In the live format, and later in their touring schedule behind their debut record There is a Bomb in Gilead, the band began to veer into straight up punk mode. They were loud and rambunctious, so much so they made headlines one night in Ft. Worth when The Live Oak Music Hall & Lounge pulled the plug mid set due to them playing too loud. One publication dubbed them “Too Loud for Texas,” and the phrase became a kind of rallying cry of sorts for the band. T-shirts were printed, and the expectation for a Lee Bains show became getting your eardrums blown out, and they were more than happy to oblige.

It was all a hell of a lot of fun, but through the sound change, Lee Bains III and the Glory Fires lost touch with those Southern melodies, and the intimacy of some of the slow songs that made There is a Bomb in Gilead so groundbreaking. The “never turn down” mentality went to their heads perhaps, and their debut on Sub Pop records called Deconstructed was met with very mixed reviews. The band purposely included a ridiculous amount of distortion on every track to mimic the live sound, and the vocals were impossible to decipher. Any hints at Southern twang and harmony was indistinguishable in the sea of noise.
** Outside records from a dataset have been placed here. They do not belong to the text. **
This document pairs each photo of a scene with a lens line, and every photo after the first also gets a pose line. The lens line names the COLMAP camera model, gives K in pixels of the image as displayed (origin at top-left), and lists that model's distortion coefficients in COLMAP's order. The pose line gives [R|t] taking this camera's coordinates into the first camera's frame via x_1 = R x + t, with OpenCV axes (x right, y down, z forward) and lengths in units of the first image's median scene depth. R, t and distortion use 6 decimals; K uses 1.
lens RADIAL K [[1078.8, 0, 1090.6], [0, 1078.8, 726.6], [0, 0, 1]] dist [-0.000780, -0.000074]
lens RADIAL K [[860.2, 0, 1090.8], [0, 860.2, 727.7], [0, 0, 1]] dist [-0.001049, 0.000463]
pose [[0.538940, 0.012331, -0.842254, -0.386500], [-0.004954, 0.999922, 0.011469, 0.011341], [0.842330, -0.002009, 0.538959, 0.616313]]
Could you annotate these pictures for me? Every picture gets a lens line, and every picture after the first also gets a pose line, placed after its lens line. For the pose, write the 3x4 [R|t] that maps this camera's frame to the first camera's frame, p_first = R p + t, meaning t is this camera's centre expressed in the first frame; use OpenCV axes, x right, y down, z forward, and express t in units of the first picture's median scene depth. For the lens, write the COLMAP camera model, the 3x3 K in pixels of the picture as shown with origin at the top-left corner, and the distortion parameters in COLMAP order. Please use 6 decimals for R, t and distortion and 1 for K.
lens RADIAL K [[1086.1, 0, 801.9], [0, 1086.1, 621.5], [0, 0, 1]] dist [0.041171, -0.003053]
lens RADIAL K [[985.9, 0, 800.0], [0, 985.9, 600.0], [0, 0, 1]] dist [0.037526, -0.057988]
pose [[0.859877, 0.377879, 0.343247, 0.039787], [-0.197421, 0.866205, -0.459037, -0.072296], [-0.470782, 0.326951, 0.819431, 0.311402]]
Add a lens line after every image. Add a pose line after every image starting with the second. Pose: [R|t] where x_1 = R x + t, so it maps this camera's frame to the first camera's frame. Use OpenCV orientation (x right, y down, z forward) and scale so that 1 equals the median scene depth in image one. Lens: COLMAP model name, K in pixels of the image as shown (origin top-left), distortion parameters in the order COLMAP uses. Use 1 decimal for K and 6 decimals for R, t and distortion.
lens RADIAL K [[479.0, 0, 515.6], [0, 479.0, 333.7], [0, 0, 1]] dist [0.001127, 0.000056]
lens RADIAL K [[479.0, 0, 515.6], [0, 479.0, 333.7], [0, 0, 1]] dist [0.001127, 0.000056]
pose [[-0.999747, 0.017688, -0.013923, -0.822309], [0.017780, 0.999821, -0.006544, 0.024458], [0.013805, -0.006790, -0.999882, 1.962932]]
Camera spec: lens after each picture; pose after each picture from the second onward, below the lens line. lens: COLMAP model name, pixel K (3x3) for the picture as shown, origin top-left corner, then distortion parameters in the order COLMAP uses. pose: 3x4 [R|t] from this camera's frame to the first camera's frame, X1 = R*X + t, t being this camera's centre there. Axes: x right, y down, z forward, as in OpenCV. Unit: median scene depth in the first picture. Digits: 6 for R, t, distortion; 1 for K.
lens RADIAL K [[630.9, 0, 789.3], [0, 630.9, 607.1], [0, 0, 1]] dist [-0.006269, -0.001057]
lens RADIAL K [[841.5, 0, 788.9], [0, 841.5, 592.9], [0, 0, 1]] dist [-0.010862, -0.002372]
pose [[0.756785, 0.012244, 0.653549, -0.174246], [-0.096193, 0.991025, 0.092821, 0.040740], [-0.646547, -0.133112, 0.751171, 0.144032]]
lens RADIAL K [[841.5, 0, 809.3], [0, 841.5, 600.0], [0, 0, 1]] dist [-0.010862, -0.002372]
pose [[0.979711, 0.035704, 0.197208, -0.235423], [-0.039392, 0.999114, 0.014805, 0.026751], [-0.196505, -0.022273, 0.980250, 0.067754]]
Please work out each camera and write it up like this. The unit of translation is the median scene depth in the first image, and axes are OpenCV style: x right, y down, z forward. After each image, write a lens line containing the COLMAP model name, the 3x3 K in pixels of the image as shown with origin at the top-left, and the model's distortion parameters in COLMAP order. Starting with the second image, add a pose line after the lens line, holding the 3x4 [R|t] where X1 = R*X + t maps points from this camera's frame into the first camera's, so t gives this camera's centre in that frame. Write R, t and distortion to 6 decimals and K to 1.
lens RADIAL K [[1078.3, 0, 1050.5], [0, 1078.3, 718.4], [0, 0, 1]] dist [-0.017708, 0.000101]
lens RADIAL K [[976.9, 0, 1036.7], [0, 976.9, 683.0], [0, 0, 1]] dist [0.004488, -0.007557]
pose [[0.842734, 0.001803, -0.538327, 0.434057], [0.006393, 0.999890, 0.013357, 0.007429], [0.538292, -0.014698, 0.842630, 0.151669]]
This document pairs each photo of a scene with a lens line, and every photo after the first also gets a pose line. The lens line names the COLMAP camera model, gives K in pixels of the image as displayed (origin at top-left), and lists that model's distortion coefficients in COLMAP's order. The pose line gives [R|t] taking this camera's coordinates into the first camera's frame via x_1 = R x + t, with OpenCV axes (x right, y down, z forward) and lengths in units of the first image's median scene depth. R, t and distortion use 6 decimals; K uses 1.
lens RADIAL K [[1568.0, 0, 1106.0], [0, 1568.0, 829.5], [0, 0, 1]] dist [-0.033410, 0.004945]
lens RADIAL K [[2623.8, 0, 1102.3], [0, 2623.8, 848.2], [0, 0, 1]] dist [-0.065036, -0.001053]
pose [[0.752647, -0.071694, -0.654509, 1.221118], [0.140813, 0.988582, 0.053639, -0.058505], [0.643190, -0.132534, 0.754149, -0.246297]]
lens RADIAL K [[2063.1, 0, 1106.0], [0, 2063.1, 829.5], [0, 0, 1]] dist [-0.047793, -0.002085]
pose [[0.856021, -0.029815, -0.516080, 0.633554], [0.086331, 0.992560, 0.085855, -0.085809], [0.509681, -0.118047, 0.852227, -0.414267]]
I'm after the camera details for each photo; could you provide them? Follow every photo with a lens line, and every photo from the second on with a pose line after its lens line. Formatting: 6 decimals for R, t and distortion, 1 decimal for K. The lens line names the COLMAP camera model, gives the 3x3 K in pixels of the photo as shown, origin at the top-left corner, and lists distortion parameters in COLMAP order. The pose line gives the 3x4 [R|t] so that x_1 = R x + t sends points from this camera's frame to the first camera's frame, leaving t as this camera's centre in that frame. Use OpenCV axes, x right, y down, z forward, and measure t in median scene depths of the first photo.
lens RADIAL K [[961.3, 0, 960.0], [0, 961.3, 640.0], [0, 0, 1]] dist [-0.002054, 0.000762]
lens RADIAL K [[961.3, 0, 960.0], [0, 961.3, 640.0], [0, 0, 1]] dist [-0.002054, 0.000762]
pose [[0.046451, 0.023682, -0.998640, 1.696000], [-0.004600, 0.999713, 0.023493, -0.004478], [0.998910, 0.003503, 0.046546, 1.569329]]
lee-bains-iii-glory-fires-youth-detentionPerhaps as a piece of performance art or maybe an EP you release to get a certain point across, sure, Deconstructed had it’s merits. But as a listening experience, it left much to be desired, veering to unlistenable for those more country-leaning fans and Americana types who fell in love with Lee Bains through the earlier material. The political angle of the music also became more palpable, rendering it even more polarizing. So Lee Bains and the Glory Fires never made that massive leap we all thought would happen when they signed to Sub Pop. They went from wunderkinds to nearly forgotten.

But they’re fighters and survivors if nothing else, and they’re back with a third record called Youth Detention. The distortion is definitely dialed back on this third installment, but the energy and enthusiasm is unwavering. Lee Bains and the Glory Fires don’t do anything half assed, and throwing 17 tracks at you, including six with exclamation points in the titles, Youth Detention is attention getting if nothing else. It’s still more punk than country or roots, yet it’s still immersed very much in the Southern experience. Southern punk rock maybe is the best descriptor, without attempting to box them into anything. They’ll get quiet on you though, and when Lee Bains wants to sing pretty, this is when he can be at his best.

Youth Detention is still encumbered a little bit by the lack of clarity in the signals. These songs are best experienced with a lyric sheet stretched across your knee, at least the first time. But hot damn if Lee Bains isn’t like a factory for punchy melodies served with angry, yet insightful expressionism that is strikingly relevant, resists the temptation to become invective, with the ultimate goal just as much to build up individuals as it is to tear down the institutions that inhibit them. Youth Detention is the exacerbation with the difference between the harshness of reality, and the way things idealistically should be that’s often so virile in the throes of young adulthood.

Youth Detention is definitely raw, and in moments constitutes a bellicose racket set to Southern-inflected rock styles. But it’s also expansive, and slightly conceptualized, with some tracks bleeding into others, or certain themes or audio elements becoming recurrent. There’s the shouting and the loud guitars that made Deconstructed so destabilized, and some won’t like what they may perceive as political grandstanding at times. But it’s still an infectious and forward-thinking music project with enough Southern ties to at least pay attention to it as a roots fan, and should put Lee Bains and the Glory Fires back on the radar as one of this generation’s foremost Southern rock troupes.